[Stored data entries]
####################
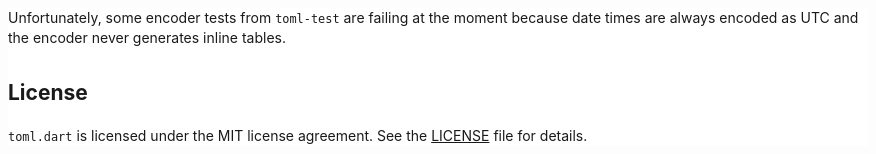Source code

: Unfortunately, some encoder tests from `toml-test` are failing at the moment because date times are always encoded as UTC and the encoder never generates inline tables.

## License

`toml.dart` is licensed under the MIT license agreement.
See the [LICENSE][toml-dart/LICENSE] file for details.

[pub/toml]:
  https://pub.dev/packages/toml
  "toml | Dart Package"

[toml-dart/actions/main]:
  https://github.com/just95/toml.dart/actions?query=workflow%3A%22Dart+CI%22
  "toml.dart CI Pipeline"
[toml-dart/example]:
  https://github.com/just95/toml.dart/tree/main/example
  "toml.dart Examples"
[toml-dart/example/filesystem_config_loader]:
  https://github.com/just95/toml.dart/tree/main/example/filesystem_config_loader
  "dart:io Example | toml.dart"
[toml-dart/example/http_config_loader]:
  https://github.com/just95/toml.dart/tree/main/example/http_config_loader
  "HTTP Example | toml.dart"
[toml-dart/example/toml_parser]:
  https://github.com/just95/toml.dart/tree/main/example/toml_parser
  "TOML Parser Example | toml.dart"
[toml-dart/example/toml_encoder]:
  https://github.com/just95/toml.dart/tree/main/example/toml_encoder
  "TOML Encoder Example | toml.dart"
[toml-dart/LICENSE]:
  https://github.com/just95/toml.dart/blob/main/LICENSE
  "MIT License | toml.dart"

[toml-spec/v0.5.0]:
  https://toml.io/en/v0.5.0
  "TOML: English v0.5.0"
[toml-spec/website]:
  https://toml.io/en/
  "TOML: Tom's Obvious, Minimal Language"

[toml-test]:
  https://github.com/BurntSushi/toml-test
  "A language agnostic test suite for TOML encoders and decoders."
####################
To-do item: Find each line above that contains the word "actions", and copy every such line in full.

Result:
[toml-dart/actions/main]:
  https://github.com/just95/toml.dart/actions?query=workflow%3A%22Dart+CI%22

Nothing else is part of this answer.